Reiver hid a smirk. "A whale or a kraken could burp and swallow-"

"Enough! There are no whales in the river. Still, I'm disappointed. A holiday should be an adventure." The daughter of pirates stood, dusted her seat and trousers, tugged on her pack, pointed her capture noose, and said, "Let's continue south. It slopes down. Maybe there're caves or something."

She marched across the flagstone road and crunched on shale. The young men followed. Reiver checked their back trail and said, "Keep the tower in sight. It's our only landmark, and we don't have a compass."

"You do so," Hakiim chuckled. "A solid gold one stuffed down your shirt!"

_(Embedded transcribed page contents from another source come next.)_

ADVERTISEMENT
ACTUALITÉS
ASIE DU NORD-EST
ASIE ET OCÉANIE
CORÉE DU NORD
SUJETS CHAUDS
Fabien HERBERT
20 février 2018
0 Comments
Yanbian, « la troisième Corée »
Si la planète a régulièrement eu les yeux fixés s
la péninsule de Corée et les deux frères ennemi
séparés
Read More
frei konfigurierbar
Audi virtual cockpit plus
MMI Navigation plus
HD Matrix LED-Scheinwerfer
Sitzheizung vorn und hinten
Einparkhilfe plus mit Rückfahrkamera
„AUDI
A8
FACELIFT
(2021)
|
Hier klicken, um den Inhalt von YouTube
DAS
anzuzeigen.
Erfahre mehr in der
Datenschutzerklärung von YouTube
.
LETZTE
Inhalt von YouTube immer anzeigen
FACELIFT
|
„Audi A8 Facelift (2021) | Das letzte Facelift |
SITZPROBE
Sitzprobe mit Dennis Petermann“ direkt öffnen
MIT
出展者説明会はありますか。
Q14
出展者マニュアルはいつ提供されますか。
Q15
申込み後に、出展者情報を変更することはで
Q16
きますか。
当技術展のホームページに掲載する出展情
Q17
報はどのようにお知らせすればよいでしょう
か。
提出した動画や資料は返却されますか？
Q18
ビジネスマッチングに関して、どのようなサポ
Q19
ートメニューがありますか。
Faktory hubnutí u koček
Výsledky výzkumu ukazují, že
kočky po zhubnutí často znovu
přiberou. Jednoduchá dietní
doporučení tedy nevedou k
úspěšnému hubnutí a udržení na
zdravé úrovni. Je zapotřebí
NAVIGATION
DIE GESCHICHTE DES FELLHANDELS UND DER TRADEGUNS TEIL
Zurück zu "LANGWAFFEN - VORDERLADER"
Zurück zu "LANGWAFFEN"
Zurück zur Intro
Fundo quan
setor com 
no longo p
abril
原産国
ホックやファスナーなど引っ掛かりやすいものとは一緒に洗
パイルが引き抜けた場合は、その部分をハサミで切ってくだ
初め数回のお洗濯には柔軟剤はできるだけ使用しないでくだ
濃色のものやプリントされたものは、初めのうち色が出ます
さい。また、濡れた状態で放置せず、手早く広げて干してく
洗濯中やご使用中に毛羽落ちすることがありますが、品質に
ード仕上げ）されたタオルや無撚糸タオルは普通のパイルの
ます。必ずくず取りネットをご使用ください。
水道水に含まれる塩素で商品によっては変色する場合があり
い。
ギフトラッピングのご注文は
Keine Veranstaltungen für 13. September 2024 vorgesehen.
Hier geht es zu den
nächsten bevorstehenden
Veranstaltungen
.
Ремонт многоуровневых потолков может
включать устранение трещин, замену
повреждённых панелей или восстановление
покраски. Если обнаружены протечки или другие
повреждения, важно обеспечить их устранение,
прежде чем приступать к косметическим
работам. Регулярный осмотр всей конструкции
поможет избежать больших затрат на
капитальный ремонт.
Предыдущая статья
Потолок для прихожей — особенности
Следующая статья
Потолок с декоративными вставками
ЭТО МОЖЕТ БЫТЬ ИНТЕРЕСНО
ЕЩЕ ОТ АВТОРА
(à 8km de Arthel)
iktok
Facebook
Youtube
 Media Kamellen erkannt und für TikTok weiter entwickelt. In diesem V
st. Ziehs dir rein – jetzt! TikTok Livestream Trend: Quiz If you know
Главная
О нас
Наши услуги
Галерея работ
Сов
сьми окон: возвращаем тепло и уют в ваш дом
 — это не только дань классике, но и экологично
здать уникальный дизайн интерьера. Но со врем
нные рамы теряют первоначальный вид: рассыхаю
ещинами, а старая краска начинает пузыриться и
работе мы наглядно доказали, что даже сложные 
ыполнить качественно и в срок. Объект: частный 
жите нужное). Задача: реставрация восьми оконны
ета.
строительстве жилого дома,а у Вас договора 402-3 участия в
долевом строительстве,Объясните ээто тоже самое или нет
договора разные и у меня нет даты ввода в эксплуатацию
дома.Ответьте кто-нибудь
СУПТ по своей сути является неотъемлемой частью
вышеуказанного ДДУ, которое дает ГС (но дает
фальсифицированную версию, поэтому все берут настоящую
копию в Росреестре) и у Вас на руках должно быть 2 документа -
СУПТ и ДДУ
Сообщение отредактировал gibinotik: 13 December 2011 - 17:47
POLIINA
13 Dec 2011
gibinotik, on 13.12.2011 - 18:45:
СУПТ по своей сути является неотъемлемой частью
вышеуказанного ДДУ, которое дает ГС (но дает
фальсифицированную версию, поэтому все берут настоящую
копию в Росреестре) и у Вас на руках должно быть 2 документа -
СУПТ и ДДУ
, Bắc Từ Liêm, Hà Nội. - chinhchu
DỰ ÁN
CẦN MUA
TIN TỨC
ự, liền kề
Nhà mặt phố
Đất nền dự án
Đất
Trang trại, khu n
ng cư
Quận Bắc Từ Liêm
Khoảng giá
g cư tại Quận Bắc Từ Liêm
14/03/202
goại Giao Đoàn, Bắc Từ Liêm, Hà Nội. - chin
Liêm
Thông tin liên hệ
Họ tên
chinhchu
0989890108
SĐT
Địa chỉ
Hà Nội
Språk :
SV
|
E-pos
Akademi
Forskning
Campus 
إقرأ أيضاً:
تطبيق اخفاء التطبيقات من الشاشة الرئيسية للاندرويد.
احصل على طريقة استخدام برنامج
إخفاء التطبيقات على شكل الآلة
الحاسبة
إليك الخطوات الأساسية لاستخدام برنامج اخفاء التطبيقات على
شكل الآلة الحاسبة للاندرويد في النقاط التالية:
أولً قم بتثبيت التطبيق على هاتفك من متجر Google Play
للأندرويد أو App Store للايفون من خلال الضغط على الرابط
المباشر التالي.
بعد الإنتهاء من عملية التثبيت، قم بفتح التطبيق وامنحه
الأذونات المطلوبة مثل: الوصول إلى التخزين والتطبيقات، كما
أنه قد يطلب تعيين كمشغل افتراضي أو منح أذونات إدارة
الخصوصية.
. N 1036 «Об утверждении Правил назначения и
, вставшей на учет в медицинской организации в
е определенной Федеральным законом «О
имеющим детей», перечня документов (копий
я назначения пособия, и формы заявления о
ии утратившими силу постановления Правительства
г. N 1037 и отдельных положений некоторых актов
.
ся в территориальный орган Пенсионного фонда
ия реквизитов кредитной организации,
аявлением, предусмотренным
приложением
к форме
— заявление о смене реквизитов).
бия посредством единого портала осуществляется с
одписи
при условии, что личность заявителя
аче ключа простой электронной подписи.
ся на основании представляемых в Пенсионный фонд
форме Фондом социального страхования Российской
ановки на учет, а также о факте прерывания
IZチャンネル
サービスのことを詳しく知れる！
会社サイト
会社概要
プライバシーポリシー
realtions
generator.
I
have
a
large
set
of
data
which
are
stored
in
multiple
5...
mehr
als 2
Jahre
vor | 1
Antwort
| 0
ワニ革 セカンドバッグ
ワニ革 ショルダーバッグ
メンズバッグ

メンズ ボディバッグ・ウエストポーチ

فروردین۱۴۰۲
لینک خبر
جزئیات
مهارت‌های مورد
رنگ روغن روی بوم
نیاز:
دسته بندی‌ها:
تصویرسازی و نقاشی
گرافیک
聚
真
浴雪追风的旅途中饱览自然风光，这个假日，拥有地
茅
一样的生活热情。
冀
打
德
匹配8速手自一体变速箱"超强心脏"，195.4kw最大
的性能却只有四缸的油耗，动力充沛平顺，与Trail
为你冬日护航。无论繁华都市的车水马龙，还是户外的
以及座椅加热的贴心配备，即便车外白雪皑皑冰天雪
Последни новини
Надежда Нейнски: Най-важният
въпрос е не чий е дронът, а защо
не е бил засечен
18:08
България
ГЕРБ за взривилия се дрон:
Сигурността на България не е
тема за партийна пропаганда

"That's a sailor's compass," Reiver grinned. "It only works at sea."

They walked. Shale squeaked underfoot, and pebbles clicked on rocks, then soft sand made them sink to their ankles. The landscape dropped and grew more jumbled. In the shadows of knee-high boulders grew al-fasfasah grass, thorn bushes, and stunted tamarisk trees. These tiny oases made homes for jerboas, red foxes, and horned lizards. In clusters of sprawling Calim cactus lurked red spiders and sand squirrels. Somewhere out of sight a burrowing owl hooted.

Sun filled the sky at their left, so the travelers tugged down folds of their kaffiyeh to blind that side. A mile or more from the road, the sand hardened and curled into frozen waves. Amber stopped at a lip, careful lest it crumble, and shaded her eyes. Still descending in sandy cataracts, dunes fanned away in jagged humps toward wind-scoured stone, until the horizon dipped into a huge valley or ancient sinkhole.